Copenhagen metro: no driver, happy riders (Image:

I used to travel a lot to Copenhagen. From the airport, you can take the metro to the city centre in about 15 minutes. The trains are fully automated; there are no drivers or similar staff. The trains run very well, and the system is efficient and safe. It’s called Automatic Train Control, and it helps to provide more frequent and reliable service in public transit systems in Barcelona, London, Paris, Washington, Hong Kong and Singapore – just to name a few.

So when I saw a newspaper story about how the TTC is moving toward this more automated approach, I thought it was an encouraging sign of progress. That was until I read a quote from Amalgamated Transit Union Local 113 leader Bob Kinnear (who represents TTC workers and in October was acclaimed to his fourth term). He said, “I have almost no concern that the TTC would to a fully automated system, cause I do not believe that the general public, never mind the pushback they’ll get from us, I do not believe that the public in Toronto would accept that.” The union will even oppose reducing the current two-man crews on each subway train.

Two bits of advice, Mr. Kinnear: First, don’t pretend you speak for transit riders. It’s quite clear by now that the average level of customer service provided by your members – mostly unfriendly, uncommunicative and generally resentful for having to deal with riders – is not acceptable to riders.  Second, if your union is so interested in being a credible and active advocate for transit in Toronto, then what kind of message does it send when your first response to a reasonable proposal is not to engage it, but to dismiss it?

Why does he make me think that he will fight against every suggestion that would make the TTC more efficient or more customer-friendly? Most certainly, he’s talking to his membership through the media – but that’s just union politics. He could have the union participate in public transit policy discussions, but maybe that’s too long-term for him. After all, he is an elected official accountable only to ATU members. I get the impression that the Kinnear is not too interested in improving transit or even transit policy. He’s only interested in his members’ jobs – right now.

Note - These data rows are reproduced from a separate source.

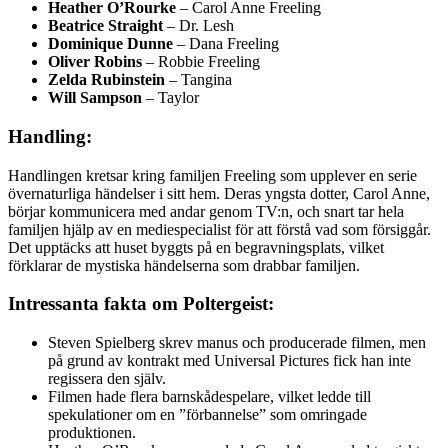
Heather O’Rourke
– Carol Anne Freeling
Beatrice Straight
– Dr. Lesh
Dominique Dunne
– Dana Freeling
Oliver Robins
– Robbie Freeling
Zelda Rubinstein
– Tangina
Will Sampson
– Taylor
Handling:
Handlingen kretsar kring familjen Freeling som upplever en serie
övernaturliga händelser i sitt hem. Deras yngsta dotter, Carol Anne,
börjar kommunicera med andar genom TV:n, och snart tar hela
familjen hjälp av en mediespecialist för att förstå vad som försiggår.
Det upptäcks att huset byggts på en begravningsplats, vilket
förklarar de mystiska händelserna som drabbar familjen.
Intressanta fakta om Poltergeist:
Steven Spielberg skrev manus och producerade filmen, men
på grund av kontrakt med Universal Pictures fick han inte
regissera den själv.
Filmen hade flera barnskådespelare, vilket ledde till
spekulationer om en ”förbannelse” som omringade
produktionen.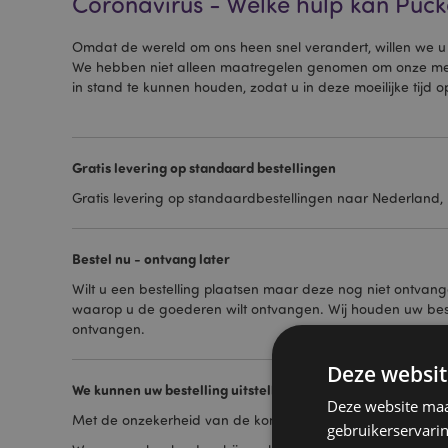
Coronavirus - Welke hulp kan Puck
Omdat de wereld om ons heen snel verandert, willen we 
We hebben niet alleen maatregelen genomen om onze mede
in stand te kunnen houden, zodat u in deze moeilijke tijd op
Gratis levering op standaard bestellingen
Gratis levering op standaardbestellingen naar Nederland,
Bestel nu - ontvang later
Wilt u een bestelling plaatsen maar deze nog niet ontvang
waarop u de goederen wilt ontvangen. Wij houden uw best
ontvangen.
Deze websit
We kunnen uw bestelling uitstellen
Deze website maak
Met de onzekerheid van de komende maanden in gedachte
gebruikerservari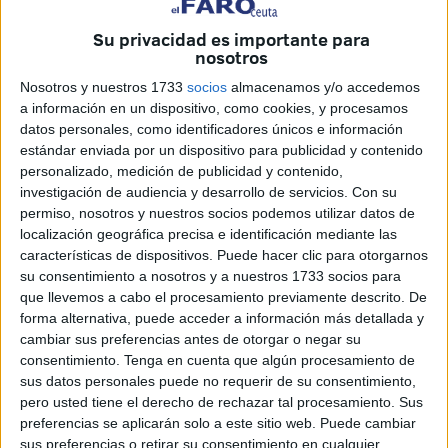
ministro del ramo, Salvador Illa, y el director del Centro de
Coordinación de Alertas y Emergencias Sanitarias,
Su privacidad es importante para
nosotros
Fernando Simón, que vaya a pedir esta semana que la
ciudad autónoma entre el lunes 8 de junio en la fase 3 del
Nosotros y nuestros 1733
socios
almacenamos y/o accedemos
a información en un dispositivo, como cookies, y procesamos
plan de desescalada de las medidas de confinamiento
datos personales, como identificadores únicos e información
dictadas para evitar la propagación del
coronavirus
estándar enviada por un dispositivo para publicidad y contenido
(COVID-19).
personalizado, medición de publicidad y contenido,
investigación de audiencia y desarrollo de servicios.
Con su
"No lo vamos a pedir por prudencia y porque el ministro
permiso, nosotros y nuestros socios podemos utilizar datos de
nos ha dicho que prefiere que no lo solicitemos a tener que
localización geográfica precisa e identificación mediante las
decirnos que no es posible", ha explicado Guerrero en
características de dispositivos. Puede hacer clic para otorgarnos
su consentimiento a nosotros y a nuestros 1733 socios para
declaraciones a la televisión pública autonómica, a pesar
que llevemos a cabo el procesamiento previamente descrito. De
de que el director territorial del Instituto de Gestión
forma alternativa, puede acceder a información más detallada y
Sanitaria (
Ingesa
), Jesús Lopera, sigue viendo posible el
cambiar sus preferencias antes de otorgar o negar su
avance "si no hay nuevos repuntes" de la enfermedad
consentimiento.
Tenga en cuenta que algún procesamiento de
sus datos personales puede no requerir de su consentimiento,
hasta el miércoles.
pero usted tiene el derecho de rechazar tal procesamiento. Sus
preferencias se aplicarán solo a este sitio web. Puede cambiar
La ciudad autónoma ha decidido frenar en su avance en el
sus preferencias o retirar su consentimiento en cualquier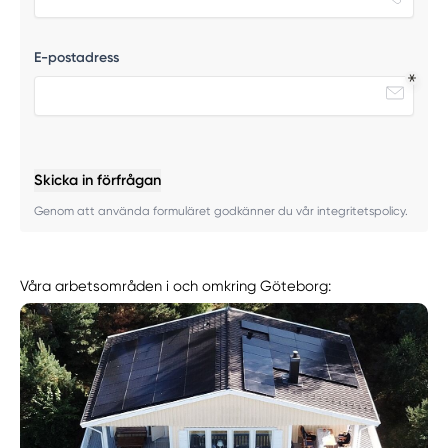
E-postadress
Skicka in förfrågan
Genom att använda formuläret godkänner du vår integritetspolicy.
Våra arbetsområden i och omkring Göteborg:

That’s too bad, because the nature and number – and the future security – of those jobs is being shaped by debates about new transit technologies, new fare systems, new equipment, new approaches to transit and myriad other issues that will be with us much longer than this news cycle.

All this reminds me of last autumn’s Protecting What Matters campaign from ATU Local 113. Remember those transit ads profiling TTC maintenance workers? Or the slick video that played before movies? The campaign – which clearly wasn’t cheap – was meant to remind all of us about how ATU workers keep transit moving and convince City Hall and us that privatizing public transit is the wrong path.

The point, I admit, was lost on me. Ok, so your union members maintain buses, streetcars and subways? So what? I’m more interested in what the union thinks is the most sustainable approach to transit in Toronto.  If I were a union member, I would be asking what was that campaign meant to achieve? And was the goal achieved?

That money would have been better spent on promoting and sharing the voices and ideas of the people who know the TTC best – its employees – and being more actively involved in the bigger debates on public transit. That, to me, is a more practical and effective communications approach and a better way for the union to push for a future that will secure long-term jobs for its members.

I hope the members of the union think about how their president represents them in debates on transit. They should aim higher: to be seen as a modern, flexible and informed group of workers who care about public transit and where it’s going, if only because their jobs are on the line.